Como tampoco nunca se escuchará en música folk, por poner otro par de ejemplos, un coro de 15 o 20 voces, de hombre o de mujer, que comuniquen la fuerza y la calidad musical que tiene el canto colectivo (tan ’tradicional’, tan ‘secular’) recordando las antiguas pandillas de rondadores que recorrían las calles de un pueblo, sobre todo de noche. Y como tampoco nunca se escuchará un canto del convite de bodas en el que un o una solista con buen chorro de voz cante a los novios una estrofa a la que responde un amplio número de comensales. Así que, como dejo dicho, no me pillará ese vídeo como vidente-escuchante, si no es por sorpresa, pues ya sé lo que me esperaría.

Conclusión: La denominada canción folk no es tradición que vaya más de cuarenta o cincuenta años atrás, y no representa lo mejor de nuestras antiquísimas y bellas y variadas músicas.
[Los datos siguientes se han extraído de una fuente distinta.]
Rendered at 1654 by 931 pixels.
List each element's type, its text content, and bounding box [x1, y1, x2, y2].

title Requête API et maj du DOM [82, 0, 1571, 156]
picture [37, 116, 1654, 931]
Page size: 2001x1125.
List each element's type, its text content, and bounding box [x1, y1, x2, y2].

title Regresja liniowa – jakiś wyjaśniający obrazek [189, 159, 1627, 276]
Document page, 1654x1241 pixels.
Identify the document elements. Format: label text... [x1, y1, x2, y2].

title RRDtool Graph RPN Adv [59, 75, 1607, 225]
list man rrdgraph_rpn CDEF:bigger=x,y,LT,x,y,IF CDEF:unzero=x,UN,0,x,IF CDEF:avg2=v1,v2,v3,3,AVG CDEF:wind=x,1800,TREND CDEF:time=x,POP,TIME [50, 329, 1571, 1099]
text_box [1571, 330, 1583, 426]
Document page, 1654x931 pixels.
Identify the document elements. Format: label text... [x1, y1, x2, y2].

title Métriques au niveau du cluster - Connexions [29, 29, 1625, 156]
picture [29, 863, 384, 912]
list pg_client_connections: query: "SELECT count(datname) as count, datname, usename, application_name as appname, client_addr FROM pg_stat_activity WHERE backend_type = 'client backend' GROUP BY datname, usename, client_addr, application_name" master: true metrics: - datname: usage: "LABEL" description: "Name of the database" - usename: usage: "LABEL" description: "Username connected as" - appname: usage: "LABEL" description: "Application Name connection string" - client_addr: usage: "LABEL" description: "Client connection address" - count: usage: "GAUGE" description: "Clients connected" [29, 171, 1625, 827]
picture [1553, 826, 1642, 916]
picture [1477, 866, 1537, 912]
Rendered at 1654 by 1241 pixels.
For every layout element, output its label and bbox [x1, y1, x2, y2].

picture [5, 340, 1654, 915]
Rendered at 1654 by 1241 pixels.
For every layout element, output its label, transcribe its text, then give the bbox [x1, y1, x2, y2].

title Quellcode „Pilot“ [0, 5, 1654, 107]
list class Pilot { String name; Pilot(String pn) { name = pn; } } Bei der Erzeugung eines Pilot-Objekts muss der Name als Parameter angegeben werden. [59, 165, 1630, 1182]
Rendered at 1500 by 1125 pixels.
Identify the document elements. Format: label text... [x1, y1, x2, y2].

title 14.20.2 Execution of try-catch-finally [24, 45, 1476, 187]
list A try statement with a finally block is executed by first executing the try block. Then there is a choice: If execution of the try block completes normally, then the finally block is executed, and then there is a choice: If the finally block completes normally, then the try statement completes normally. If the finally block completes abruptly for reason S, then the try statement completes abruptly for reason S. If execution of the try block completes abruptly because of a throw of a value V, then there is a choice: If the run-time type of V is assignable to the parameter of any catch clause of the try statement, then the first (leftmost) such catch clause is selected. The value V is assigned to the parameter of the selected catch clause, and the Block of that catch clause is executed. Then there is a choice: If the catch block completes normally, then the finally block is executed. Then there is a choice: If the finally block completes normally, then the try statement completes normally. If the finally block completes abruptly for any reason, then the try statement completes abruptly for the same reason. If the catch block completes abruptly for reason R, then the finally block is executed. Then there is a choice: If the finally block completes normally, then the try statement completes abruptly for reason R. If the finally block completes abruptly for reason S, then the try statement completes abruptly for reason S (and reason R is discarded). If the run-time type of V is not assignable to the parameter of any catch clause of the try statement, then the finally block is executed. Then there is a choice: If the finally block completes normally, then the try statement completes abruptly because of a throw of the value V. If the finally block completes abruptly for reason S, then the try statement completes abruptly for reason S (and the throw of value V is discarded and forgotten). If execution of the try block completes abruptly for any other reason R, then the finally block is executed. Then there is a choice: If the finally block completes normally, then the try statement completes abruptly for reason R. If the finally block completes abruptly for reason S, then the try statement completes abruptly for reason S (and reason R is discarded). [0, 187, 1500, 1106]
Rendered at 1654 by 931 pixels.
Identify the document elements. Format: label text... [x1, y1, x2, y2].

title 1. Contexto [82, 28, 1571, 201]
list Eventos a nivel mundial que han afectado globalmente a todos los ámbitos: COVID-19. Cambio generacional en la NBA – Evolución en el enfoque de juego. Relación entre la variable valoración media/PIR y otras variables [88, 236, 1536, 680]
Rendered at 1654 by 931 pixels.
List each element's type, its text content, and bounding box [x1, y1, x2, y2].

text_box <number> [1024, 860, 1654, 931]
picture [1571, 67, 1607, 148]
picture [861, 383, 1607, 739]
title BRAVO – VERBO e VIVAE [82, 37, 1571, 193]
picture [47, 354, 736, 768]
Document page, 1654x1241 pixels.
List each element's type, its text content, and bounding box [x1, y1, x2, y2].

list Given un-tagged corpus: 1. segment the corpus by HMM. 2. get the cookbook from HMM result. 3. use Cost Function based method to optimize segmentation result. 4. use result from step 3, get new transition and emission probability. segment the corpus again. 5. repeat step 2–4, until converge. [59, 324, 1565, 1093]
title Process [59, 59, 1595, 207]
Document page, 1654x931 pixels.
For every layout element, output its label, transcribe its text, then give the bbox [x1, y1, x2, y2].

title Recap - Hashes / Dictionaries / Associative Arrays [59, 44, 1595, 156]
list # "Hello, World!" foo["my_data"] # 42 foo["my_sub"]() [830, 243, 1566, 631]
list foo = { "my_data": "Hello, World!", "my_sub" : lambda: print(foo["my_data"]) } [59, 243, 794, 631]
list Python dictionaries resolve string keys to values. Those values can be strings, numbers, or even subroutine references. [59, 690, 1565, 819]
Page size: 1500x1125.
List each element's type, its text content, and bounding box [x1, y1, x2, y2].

Es un nuevo invento que utiliza un repertorio mínimo de nuestra miliaria tradición (dato comprobado: en los cancioneros de Castilla y León se han recogido directamente de la voz de cantores y cantoras más de 20.000 -la cifra es correcta, veinte mil- canciones) y lo ‘desnaturaliza’, en el fondo, en la forma y en la abundancia.

«Nuestras músicas bien tratadas producen admiración»

Sólo me falta concluir, para terminar esa respuesta, felicitando por su trabajo, a pesar de todo lo que he dicho, a los planificadores, los realizadores, los difusores y los financiadores de este proyecto. Les deseo mucha suerte. Lo que se ve en la proyección, en la breve muestra que he visto, es lo que hay por estas tierras.

¿Pero es eso todo y solo lo que hay? ¿Y es el estilo folk la única forma de revitalización que admite la memoria y el recuerdo de nuestro riquísimo y variadísimo pasado musical popular? Ahí queda la pregunta.

-Apenas quedan ya informantes que conozcan la esencia de la música popular, ¿el trabajo de campo que ha hecho junto al de otros especialistas es suficiente para conservar ese acervo más o menos completo?

-Es cierto que ya no quedan. Pero las más de 20.000 canciones que se han recogido en nuestras tierras desde hace casi un siglo y medio hasta hoy son más que suficientes como muestra de la riqueza y variedad de nuestra tradición cantora popular. El acervo recogido contiene, completos y muy repetidos, todos los rasgos musicales de nuestra música popular tradicional, y todos los géneros y especies de nuestra tradición popular cantora.

-La música tradicional de Castilla y León tiene grandes estudiosos, como usted o como Joaquín Díaz. Sin embargo, parece que fuera del ámbito especializado no se acaba de quitar cierto complejo de inferioridad respecto a la música de otras comunidades. Pese a todo, ¿da por bueno el esfuerzo de tantos años?

-Esto es cierto, y se debe a dos causas principales. La primera, el desconocimiento de nuestra tradición cantora fuera de los límites de nuestra Comunidad. En el conjunto de España, estas tierras del páramo castellano y de los montes de León siempre han sido un tanto despreciadas por las tierras más abiertas, más prósperas, menos necesariamente austeras, como son las nuestras. Pero hablando de música, yo no tengo ningún complejo. He tenido muchas experiencias de cómo la gente ‘de fuera’ que escucha nuestras músicas tradicionales ‘bien tratadas’ se queda admirada y asombrada. Sin ir más lejos: el pasado sábado, 13 de octubre, los 200 congresistas que han asistido al 56º Congreso de Belenistas, celebrado este año en Zamora, escucharon al grupo Alollano cantar para ellos una selección de La Pastorada Leonesa. Las felicitaciones de muchos asistentes emocionados, muchos de ellos procedentes de Valencia, de Andalucía y de Cataluña, que se quedaron boquiabiertos y admirados al escucharnos, al Grupo Alollano, que ‘no hace música folk’, en la iglesia parroquial de Fermoselle, fueron sinceras. Los propios organizadores del Congreso confesaban que estaban asombrados de aquella reacción.

¿Cómo no voy a dar yo por bueno el esfuerzo de tantos años, si la experiencia, después de más de 300 conciertos, primero con Voces de la Tierra y después con el grupo Alollano, siempre ha sido la acogida, con emoción y satisfacción, por profanos y por profesionales de la música?